------ EXTRAIT PRÉSENTÉ ------
En tout état de cause, l’urgence de réduire les impacts des transports se confirme. À revers de nos engagements écologiques, les effets négatifs des transports motorisés s’accélèrent de manière insupportable. Qu’il s’agisse de réduire les excès de l’automobile dans les métropoles ou de s’attaquer à la domination viscérale de la voiture dans le reste du territoire, il faut forcer l’effet bénéfique d’un transfert modal de la voiture vers des modes alternatifs, dont le transport public ; quitte à mobiliser une fiscalité pondérée par les usages. Améliorer, enrichir et élargir l’accès aux mobilités en diminuant drastiquement l’usage de la voiture soliste devrait être la finalité première, et cela passe par la dissuasion de l’usage prédateur de la voiture et par la réduction de la propriété automobile au bénéfice de toutes les formes de mise en commun. La ville est un commun, et finalement la gratuité n’est qu’un des carburant de cette philosophie.
------ MATÉRIEL FOURNI ------
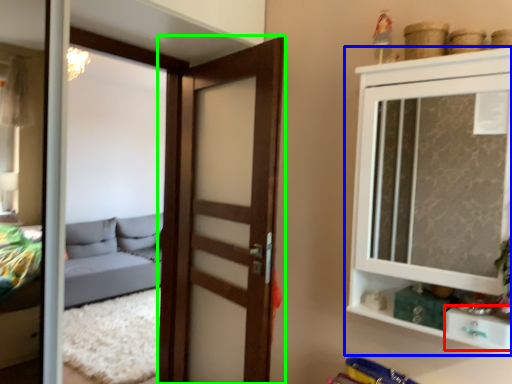
Question: Considering the real-world distances, which object is farthest from drawer (highlighted by a red box)? cupboard (highlighted by a blue box) or door (highlighted by a green box)?

Choices:
 (A) cupboard
 (B) door

Answer: (B)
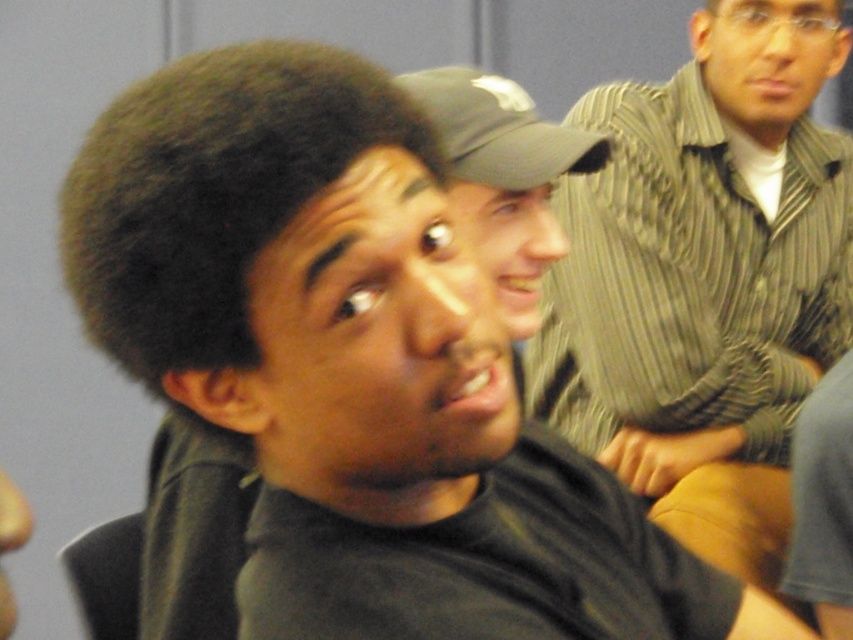
Question: Which of the following is the closest to the observer?

Choices:
 (A) (469, 164)
 (B) (643, 196)

Answer: (A)

Question: Which point appears farthest from the camera in this image?

Choices:
 (A) [x=776, y=509]
 (B) [x=468, y=67]

Answer: (B)

Question: Is striped button-up shirt at upper right behind dark gray fabric baseball cap at upper center?

Choices:
 (A) no
 (B) yes

Answer: (B)

Question: Is striped button-up shirt at upper right to the left of dark gray fabric baseball cap at upper center from the viewer's perspective?

Choices:
 (A) no
 (B) yes

Answer: (A)

Question: Can you confirm if striped button-up shirt at upper right is smaller than dark gray fabric baseball cap at upper center?

Choices:
 (A) no
 (B) yes

Answer: (A)

Question: Which point is closer to the camera taking this photo?

Choices:
 (A) (749, 332)
 (B) (512, 180)

Answer: (B)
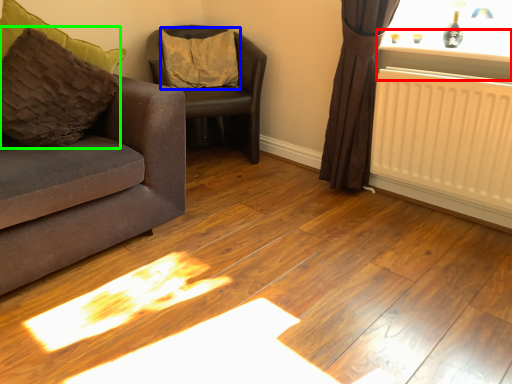
Question: Considering the real-world distances, which object is closest to window sill (highlighted by a red box)? pillow (highlighted by a blue box) or pillow (highlighted by a green box).

Choices:
 (A) pillow
 (B) pillow

Answer: (A)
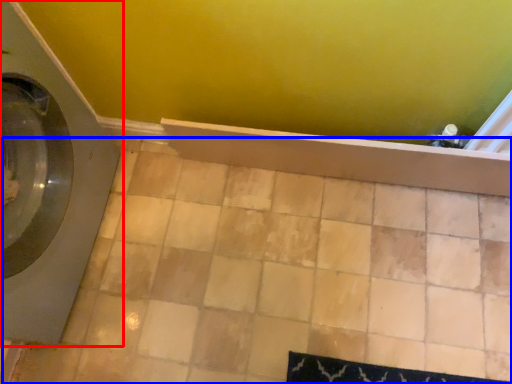
Question: Which of the following is the farthest to the observer, washing machine (highlighted by a red box) or ceramic tile (highlighted by a blue box)?

Choices:
 (A) washing machine
 (B) ceramic tile

Answer: (B)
------
**CONSIGNES DE L'EXERCICE**.
1/ Répondez aux questions suivantes à partir de l'extrait sur les transports.
(a) Vers quels modes l'extrait veut-il forcer un transfert modal depuis la voiture ?
(b) Selon l'extrait, que devrait être la finalité première ?
(c) Comment l'extrait qualifie-t-il la ville ?
2/ Repérez dans la liste chaque ligne où figure le mot "real", puis recopiez-la.

**RÉSULTATS DE L'EXERCICE**.
1/
(a) Vers des modes alternatifs, dont le transport public.
(b) Améliorer, enrichir et élargir l'accès aux mobilités en diminuant drastiquement l'usage de la voiture soliste.
(c) Comme un commun.

2/
Question: Considering the real-world distances, which object is farthest from drawer (highlighted by a red box)? cupboard (highlighted by a blue box) or door (highlighted by a green box)?
Question: Considering the real-world distances, which object is closest to window sill (highlighted by a red box)? pillow (highlighted by a blue box) or pillow (highlighted by a green box).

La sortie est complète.